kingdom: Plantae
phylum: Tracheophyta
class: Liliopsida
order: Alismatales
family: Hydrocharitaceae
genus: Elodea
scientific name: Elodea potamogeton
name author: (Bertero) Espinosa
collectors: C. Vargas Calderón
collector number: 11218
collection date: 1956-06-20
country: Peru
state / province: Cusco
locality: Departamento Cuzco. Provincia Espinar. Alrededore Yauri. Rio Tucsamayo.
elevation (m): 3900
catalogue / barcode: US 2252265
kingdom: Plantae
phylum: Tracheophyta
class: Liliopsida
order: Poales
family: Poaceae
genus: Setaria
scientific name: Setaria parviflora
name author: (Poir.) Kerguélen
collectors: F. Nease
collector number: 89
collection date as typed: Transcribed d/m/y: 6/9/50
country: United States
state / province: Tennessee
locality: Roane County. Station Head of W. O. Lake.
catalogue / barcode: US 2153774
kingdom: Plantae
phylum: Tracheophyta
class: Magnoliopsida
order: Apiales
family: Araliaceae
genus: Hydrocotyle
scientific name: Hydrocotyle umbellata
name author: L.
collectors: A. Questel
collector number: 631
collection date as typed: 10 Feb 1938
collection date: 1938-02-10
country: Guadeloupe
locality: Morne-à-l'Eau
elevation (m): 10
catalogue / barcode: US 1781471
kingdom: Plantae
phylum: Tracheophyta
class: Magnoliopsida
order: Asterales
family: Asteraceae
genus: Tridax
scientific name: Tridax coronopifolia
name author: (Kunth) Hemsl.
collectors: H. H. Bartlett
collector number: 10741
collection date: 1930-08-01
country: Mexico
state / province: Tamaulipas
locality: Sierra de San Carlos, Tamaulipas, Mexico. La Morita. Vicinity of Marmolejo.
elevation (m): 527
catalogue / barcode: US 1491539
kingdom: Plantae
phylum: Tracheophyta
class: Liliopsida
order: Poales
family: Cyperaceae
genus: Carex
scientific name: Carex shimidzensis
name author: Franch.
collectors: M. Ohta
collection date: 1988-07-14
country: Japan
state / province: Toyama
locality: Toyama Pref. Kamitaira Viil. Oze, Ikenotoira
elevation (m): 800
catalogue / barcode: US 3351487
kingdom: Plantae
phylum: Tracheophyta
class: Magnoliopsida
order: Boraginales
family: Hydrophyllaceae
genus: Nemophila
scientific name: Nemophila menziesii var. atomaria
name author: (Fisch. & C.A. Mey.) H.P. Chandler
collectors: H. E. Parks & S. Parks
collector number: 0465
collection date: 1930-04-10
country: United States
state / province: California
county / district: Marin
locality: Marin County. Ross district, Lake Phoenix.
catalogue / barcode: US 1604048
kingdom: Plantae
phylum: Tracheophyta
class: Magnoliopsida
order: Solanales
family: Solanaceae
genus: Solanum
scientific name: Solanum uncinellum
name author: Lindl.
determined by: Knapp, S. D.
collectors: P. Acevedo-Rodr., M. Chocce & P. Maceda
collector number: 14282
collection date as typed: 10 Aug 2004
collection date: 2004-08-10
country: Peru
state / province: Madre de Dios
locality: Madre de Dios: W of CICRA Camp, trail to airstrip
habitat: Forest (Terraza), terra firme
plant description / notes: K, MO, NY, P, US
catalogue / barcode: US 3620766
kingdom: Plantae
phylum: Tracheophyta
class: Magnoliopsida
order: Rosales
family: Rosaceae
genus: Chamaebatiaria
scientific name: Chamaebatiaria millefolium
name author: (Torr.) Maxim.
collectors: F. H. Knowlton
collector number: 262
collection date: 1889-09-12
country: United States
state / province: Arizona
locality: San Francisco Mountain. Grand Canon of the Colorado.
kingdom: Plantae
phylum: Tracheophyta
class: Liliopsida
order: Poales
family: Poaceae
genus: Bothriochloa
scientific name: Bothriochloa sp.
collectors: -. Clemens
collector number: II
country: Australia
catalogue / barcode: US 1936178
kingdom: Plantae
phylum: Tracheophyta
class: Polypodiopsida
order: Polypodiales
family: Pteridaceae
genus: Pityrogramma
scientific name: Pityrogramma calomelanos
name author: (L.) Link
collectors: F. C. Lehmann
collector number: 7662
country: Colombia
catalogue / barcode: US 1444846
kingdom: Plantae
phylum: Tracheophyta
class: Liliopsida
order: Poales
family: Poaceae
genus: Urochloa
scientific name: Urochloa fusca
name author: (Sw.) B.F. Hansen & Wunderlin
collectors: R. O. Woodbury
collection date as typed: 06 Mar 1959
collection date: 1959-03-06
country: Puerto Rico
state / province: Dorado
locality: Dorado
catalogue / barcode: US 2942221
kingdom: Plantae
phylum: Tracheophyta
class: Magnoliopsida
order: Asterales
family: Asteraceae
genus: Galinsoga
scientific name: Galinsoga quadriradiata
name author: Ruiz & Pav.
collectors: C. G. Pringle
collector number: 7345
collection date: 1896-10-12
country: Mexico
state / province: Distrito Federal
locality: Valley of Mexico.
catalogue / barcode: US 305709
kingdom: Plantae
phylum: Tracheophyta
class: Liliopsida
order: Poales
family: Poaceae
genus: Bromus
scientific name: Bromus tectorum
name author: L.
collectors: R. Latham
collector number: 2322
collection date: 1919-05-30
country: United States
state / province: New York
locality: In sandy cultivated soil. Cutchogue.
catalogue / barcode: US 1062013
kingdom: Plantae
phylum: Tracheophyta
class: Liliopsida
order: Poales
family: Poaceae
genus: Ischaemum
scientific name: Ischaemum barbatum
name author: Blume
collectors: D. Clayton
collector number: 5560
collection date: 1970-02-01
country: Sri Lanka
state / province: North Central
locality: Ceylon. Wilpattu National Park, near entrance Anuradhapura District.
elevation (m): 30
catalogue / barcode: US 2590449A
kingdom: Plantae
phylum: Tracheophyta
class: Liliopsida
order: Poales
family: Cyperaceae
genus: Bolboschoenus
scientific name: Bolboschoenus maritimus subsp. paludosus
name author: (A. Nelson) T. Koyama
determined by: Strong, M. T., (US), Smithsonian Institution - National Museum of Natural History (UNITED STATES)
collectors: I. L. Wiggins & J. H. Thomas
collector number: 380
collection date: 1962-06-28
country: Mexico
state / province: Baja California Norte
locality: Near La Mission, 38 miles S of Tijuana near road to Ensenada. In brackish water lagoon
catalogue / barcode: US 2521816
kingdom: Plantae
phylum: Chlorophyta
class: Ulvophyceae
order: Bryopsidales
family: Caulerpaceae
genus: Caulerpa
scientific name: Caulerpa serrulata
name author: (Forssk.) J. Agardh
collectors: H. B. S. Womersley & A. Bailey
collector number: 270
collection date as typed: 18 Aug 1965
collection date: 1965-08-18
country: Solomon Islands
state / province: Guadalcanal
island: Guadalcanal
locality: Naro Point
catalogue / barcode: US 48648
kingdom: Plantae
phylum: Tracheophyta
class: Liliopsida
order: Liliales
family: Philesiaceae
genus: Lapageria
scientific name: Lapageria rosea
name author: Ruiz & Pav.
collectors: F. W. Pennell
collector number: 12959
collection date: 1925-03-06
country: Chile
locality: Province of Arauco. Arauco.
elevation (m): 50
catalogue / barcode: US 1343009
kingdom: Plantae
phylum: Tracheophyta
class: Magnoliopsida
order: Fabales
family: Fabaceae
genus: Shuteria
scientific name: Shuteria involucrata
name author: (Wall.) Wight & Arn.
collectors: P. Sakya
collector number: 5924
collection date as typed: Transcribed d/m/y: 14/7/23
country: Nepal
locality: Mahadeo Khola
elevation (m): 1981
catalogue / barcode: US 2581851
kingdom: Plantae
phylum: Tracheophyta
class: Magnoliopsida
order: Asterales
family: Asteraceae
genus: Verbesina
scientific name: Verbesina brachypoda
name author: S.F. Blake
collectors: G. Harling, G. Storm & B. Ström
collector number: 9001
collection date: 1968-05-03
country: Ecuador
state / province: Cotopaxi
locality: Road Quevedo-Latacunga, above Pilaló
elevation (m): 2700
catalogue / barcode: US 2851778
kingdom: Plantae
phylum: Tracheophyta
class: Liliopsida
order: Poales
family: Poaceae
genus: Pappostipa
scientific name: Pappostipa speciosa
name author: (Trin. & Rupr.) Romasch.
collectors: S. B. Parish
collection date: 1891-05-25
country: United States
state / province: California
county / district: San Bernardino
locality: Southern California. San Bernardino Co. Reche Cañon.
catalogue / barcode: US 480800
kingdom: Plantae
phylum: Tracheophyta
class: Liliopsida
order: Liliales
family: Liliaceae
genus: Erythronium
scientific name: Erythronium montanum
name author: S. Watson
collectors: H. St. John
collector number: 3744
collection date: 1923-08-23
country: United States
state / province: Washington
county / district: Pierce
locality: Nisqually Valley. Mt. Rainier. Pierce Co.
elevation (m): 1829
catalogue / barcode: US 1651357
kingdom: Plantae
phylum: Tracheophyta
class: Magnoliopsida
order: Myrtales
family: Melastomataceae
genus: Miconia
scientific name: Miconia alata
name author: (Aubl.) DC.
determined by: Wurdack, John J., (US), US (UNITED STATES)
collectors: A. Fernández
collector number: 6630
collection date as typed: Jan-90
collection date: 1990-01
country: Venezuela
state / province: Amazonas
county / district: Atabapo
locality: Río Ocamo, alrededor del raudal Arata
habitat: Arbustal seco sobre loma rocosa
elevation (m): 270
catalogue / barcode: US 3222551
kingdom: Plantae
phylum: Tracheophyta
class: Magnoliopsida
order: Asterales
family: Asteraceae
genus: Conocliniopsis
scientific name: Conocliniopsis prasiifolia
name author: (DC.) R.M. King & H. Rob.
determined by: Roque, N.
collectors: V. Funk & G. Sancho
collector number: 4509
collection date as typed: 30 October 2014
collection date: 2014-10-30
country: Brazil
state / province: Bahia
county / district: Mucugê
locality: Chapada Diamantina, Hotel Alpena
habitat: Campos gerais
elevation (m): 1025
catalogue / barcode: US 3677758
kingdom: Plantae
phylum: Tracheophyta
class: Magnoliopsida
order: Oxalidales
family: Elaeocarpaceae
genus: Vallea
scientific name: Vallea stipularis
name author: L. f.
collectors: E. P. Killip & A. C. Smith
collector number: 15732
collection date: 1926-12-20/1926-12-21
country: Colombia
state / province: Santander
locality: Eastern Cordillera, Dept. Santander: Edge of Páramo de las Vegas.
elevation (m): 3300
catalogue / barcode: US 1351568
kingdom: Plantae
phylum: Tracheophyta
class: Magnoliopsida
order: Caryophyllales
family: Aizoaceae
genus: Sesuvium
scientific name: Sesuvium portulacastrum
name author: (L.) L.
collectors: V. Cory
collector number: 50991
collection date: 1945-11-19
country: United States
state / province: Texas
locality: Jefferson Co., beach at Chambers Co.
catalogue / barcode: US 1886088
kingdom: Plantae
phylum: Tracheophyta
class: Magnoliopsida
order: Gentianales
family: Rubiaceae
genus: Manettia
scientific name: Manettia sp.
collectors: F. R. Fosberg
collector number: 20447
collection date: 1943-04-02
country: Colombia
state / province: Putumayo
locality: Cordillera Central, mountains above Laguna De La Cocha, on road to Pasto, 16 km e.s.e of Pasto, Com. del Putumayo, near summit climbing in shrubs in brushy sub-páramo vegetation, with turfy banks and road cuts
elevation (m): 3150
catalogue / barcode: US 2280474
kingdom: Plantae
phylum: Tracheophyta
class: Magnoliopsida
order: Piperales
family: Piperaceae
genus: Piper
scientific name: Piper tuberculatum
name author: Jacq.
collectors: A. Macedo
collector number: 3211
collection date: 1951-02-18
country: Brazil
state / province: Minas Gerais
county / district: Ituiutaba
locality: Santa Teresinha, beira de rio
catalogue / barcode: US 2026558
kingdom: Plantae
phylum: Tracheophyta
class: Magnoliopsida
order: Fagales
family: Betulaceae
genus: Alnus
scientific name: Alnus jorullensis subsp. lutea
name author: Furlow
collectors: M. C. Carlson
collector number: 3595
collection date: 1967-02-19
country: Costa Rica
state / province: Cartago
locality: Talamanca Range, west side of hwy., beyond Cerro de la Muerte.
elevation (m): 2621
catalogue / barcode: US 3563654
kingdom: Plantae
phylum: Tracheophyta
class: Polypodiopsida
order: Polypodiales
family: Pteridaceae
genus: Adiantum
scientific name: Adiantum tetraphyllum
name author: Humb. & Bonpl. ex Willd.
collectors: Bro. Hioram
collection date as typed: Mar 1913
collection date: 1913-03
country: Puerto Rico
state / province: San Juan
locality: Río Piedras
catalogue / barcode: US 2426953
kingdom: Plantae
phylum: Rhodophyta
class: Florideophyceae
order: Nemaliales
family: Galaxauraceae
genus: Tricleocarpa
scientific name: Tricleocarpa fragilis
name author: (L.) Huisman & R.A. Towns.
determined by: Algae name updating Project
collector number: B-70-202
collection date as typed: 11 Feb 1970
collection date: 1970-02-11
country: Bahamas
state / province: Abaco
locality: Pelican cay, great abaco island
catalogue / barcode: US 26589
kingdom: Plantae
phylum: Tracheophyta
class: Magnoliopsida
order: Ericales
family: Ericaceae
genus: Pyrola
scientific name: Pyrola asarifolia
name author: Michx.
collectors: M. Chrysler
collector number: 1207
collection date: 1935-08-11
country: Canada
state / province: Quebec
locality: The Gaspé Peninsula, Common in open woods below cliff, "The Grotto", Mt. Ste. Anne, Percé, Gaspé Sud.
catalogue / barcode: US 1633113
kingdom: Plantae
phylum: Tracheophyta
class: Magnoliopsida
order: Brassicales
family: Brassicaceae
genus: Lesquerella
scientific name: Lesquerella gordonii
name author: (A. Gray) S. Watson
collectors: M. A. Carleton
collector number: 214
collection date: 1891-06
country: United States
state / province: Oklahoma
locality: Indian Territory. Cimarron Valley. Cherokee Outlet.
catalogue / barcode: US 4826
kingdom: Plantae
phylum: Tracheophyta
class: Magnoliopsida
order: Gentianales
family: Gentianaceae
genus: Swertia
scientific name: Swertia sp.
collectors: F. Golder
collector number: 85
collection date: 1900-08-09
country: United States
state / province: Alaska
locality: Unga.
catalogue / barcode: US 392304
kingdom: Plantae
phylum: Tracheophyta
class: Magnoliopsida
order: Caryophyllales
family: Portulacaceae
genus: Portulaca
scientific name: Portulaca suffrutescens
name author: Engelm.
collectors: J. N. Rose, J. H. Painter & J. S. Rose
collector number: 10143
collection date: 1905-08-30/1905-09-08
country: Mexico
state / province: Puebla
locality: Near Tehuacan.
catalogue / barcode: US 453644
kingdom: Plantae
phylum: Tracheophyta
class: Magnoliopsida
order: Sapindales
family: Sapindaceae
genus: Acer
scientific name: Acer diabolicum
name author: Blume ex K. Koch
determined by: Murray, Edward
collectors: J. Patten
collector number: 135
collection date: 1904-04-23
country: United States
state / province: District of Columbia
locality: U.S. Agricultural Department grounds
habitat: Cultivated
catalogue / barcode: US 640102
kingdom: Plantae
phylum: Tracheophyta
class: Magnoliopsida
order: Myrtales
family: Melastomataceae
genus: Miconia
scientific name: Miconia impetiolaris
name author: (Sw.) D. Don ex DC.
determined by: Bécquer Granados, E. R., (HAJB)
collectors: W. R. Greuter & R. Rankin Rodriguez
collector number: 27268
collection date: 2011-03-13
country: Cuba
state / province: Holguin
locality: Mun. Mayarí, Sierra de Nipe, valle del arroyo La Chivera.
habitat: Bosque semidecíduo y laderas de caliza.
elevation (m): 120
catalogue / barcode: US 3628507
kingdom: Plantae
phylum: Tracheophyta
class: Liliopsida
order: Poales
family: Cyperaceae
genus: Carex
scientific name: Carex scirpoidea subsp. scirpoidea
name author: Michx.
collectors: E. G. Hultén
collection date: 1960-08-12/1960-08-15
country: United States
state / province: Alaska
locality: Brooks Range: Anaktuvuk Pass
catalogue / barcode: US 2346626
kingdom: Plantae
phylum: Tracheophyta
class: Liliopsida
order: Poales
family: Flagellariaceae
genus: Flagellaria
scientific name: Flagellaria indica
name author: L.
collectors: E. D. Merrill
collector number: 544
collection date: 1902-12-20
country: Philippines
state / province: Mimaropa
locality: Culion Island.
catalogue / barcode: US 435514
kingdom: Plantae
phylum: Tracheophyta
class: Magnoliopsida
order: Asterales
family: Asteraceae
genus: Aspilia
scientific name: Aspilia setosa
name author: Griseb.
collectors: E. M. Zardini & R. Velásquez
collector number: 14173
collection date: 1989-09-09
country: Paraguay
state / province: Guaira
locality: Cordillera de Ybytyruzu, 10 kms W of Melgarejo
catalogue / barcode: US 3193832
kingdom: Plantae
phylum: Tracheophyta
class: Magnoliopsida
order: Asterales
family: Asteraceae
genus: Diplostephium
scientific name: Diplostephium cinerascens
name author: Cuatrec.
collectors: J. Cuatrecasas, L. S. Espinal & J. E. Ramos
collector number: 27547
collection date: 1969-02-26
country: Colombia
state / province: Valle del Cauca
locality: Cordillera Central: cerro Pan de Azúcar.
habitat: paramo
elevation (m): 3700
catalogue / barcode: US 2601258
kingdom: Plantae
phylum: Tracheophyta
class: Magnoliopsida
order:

_____

Exercise details:
Give the material as a Markdown table with the columns Row and Line, starting at the line that contains "country: Japan" and ending at the line that contains "collectors: P. Acevedo-Rodr., M.", both included. Number each row, and leave out blank lines.

Task answer:
| Row | Line |
|---|---|
| 1 | country: Japan |
| 2 | state / province: Toyama |
| 3 | locality: Toyama Pref. Kamitaira Viil. Oze, Ikenotoira |
| 4 | elevation (m): 800 |
| 5 | catalogue / barcode: US 3351487 |
| 6 | kingdom: Plantae |
| 7 | phylum: Tracheophyta |
| 8 | class: Magnoliopsida |
| 9 | order: Boraginales |
| 10 | family: Hydrophyllaceae |
| 11 | genus: Nemophila |
| 12 | scientific name: Nemophila menziesii var. atomaria |
| 13 | name author: (Fisch. & C.A. Mey.) H.P. Chandler |
| 14 | collectors: H. E. Parks & S. Parks |
| 15 | collector number: 0465 |
| 16 | collection date: 1930-04-10 |
| 17 | country: United States |
| 18 | state / province: California |
| 19 | county / district: Marin |
| 20 | locality: Marin County. Ross district, Lake Phoenix. |
| 21 | catalogue / barcode: US 1604048 |
| 22 | kingdom: Plantae |
| 23 | phylum: Tracheophyta |
| 24 | class: Magnoliopsida |
| 25 | order: Solanales |
| 26 | family: Solanaceae |
| 27 | genus: Solanum |
| 28 | scientific name: Solanum uncinellum |
| 29 | name author: Lindl. |
| 30 | determined by: Knapp, S. D. |
| 31 | collectors: P. Acevedo-Rodr., M. Chocce & P. Maceda |